As formas geométricas, as composições de perspectiva e as sombras dos quadros de Giorgio de Chirico influenciaram artistas tão diversos como o belga Renè Magritte e o americano Edward Hopper. A pintura de Manuel Amado tem ligações tanto com a linguagem pictórica de Hopper como com a de Magritte. É tão verdade de Magritte e Hopper como o é de Manuel Amado que o seu «caminho tem sido sempre o mesmo». Uma vez que desenvolveram o seu estilo próprio, nunca se afastaram dele. No entanto, a sua dívida para com de Chirico é apenas uma componente desse estilo.

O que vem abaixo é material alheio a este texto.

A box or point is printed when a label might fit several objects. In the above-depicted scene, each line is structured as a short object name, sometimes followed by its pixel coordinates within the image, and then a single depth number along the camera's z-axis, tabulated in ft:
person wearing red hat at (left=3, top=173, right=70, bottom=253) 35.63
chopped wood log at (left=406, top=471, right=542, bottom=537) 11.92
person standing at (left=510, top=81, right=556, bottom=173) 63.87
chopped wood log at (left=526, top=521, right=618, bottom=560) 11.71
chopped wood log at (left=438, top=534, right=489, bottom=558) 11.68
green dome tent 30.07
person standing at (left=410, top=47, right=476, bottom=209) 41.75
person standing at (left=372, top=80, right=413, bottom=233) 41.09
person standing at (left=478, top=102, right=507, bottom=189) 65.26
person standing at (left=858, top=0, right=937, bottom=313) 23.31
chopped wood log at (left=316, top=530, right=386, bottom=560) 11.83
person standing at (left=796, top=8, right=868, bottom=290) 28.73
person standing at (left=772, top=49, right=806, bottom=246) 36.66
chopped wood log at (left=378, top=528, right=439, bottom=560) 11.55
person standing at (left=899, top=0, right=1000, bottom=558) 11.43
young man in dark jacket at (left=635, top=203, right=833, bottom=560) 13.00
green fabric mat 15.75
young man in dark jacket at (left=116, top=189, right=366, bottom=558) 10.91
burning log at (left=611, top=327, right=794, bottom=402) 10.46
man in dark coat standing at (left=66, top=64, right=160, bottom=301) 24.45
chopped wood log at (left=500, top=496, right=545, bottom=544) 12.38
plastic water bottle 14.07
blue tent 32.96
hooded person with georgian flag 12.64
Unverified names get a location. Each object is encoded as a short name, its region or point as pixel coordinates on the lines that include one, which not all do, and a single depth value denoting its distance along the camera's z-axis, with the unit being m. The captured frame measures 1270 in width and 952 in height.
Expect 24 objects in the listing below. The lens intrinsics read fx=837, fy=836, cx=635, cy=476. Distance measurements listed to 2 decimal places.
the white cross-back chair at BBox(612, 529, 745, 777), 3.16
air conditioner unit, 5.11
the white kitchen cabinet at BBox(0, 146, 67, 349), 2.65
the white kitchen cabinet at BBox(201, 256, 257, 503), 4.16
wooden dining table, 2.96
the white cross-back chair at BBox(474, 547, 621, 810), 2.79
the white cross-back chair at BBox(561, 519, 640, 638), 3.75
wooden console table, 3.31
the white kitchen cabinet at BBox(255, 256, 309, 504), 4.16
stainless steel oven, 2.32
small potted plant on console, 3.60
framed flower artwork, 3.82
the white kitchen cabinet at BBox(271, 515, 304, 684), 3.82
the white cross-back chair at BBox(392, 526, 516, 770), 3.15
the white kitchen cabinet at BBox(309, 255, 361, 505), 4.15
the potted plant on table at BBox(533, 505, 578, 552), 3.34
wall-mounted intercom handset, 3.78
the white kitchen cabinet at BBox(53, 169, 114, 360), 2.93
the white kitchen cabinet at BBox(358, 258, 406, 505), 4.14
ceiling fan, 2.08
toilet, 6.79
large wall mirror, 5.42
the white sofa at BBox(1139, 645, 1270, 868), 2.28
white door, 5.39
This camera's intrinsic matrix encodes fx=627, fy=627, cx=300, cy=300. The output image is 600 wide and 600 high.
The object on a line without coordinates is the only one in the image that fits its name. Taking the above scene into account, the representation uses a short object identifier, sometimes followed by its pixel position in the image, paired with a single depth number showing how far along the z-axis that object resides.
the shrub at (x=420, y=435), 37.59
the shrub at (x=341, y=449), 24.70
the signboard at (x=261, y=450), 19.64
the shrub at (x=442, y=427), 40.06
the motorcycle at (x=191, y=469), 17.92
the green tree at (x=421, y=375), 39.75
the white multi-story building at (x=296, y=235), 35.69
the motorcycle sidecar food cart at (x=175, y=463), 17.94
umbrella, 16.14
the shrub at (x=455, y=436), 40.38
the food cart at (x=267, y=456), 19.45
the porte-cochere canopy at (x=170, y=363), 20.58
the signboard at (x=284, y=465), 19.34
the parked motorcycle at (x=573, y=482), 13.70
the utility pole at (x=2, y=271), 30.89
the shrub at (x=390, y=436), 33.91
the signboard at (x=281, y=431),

Magritte deve pelo menos outro tanto às imagens e à teoria surrealistas. As suas fontes são tão verbais como visuais. Atinge os seus objectivos artísticos por meio de trocadilhos e de trucagens inesperadas. Muito antes de que a desconstrução se tornasse uma moda na crítica, Magritte desconstruía a relação entre os objectos, as imagens e as palavras. Uma imagem de um cachimbo não é um cachimbo. E porque haveria essa imagem de ter o título «Isto não é um cachimbo» em vez de «Canção de amor»?
Hopper tem as suas mais profundas raízes na tradição do realismo americano do fim do século dezanove e começo do vinte. O seu tema principal é o tédio da vida urbana americana à qual, como «o pintor dos tempos modernos» de Beaudelaire, confere uma dimensão de heroísmo.
A pintura de Manuel Amado é menos complexa e mais directa do que a arte quer de Hopper quer de Magritte. Os seus temas são mais inocentes e íntimos. Seduz-nos e fala-nos num plano mais puramente visual. Numa palavra, é mais próxima de percepções e de sensações imediatas que, como o próprio artista diz, ele tenta pintar «sem interferência da palavra… para tentar ver melhor aquilo que já vi, para ter a certeza.»